WORK ITEM A: Which dollar amounts appear in the Medicare article? List each one.
WORK ITEM B: According to the Kaiser Family Foundation figure cited in the Medicare article, how many people were enrolled and insured through Medicare in 2015?

EXCERPT:
• • • • •
Two things have happened that cause great concern for our future medical care.
Both costs and health care are in peril.
With the advent of the Affordable Care Act (ACA), the amount of medical cost reimbursements paid to providers by Medicare has been reduced. In other words, less from Medicare, more out of pocket for the individual who receives the care.
The second event is the massive shift from worker to the beneficiary. 3,000,000 Baby Boomers (10,000 a day) annually are joining the ranks of those receiving Medicare. The number merely has overpowered the system, instead of more paying, more are receiving.
In so many news articles this situation is repeated, analyzed and contemplated. For many, it is hard to relate to what is happening, so I will personalize it for you.
During my annual physical, my doctor suggested it was time for a preventative procedure. There was no particular need discovered as the reason why I should have this done; it was based on the calendar.
I agreed and began the process of seeing the specialist and preparing for the event. I submitted my paperwork, and a date was set. Once my information was entered, and Medicare was billed, the specialist’s office called me to ask for my credit card number. It seemed that the procedure had a cost of $2,200 and yet Medicare would only reimburse for $1,400. I was asked to ay the difference in advance. The difference to be charged to my CC was $800.
How can this be?
Doesn’t Medicare pay for these services? The answer is yes they had in the past, but no longer. I was responsible for the shortage, and I had to pay before any exam was conducted.
Fortunately, I was able to pay but what about those who couldn’t? Would they not have the procedure? What if the process could diagnose a medical event that could place the patient in jeopardy? How can we be so short-sighted, isn’t prevention cheaper than the treatment?
This new lowering of reimbursements is intended to help cover the cost of shortages from the ACA. But, what is accomplished, there is only so much money to go around.
According to the Kaiser Family Foundation, in 2015, 55,504,005 people are enrolled and insured through Medicare.
Of those, more than 50% now have income at the poverty level. What happens when a Medicare recipient is sent a bill for services after the Medicare reimbursement and can’t pay? Does that mean they will not opt-in for care? Does that mean those who will depend on welfare will increase?
It is time for new thinking for health care in this country. Current systems are just not working. I recently read an article in Forbes Magazine about the long-term success of a retiring CEO who ran the most prominent healthcare company in the industry.
Forbes went on the show the considerable business successes the CEO had accomplished. He had over his 19 years as CEO return an average annual profit of 22.4%.
And you were wondering why our system is broken.
• • • • •
DATA LISTING:
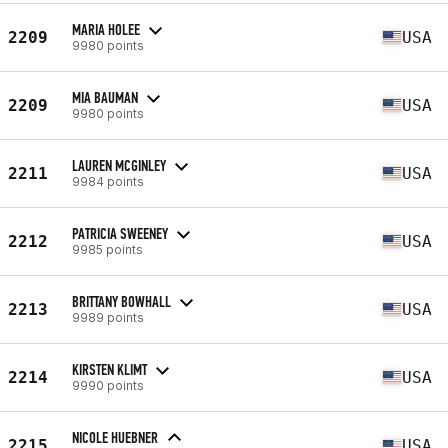
MARIA HOLEE
2209
USA
9980 points
MIA BAUMAN
2209
USA
9980 points
LAUREN MCGINLEY
2211
USA
9984 points
PATRICIA SWEENEY
2212
USA
9985 points
BRITTANY BOWHALL
2213
USA
9989 points
KIRSTEN KLIMT
2214
USA
9990 points
NICOLE HUEBNER
2215
USA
• • • • •
YOUR RESPONSE A:
$2,200
$1,400
$800

YOUR RESPONSE B: 55,504,005 people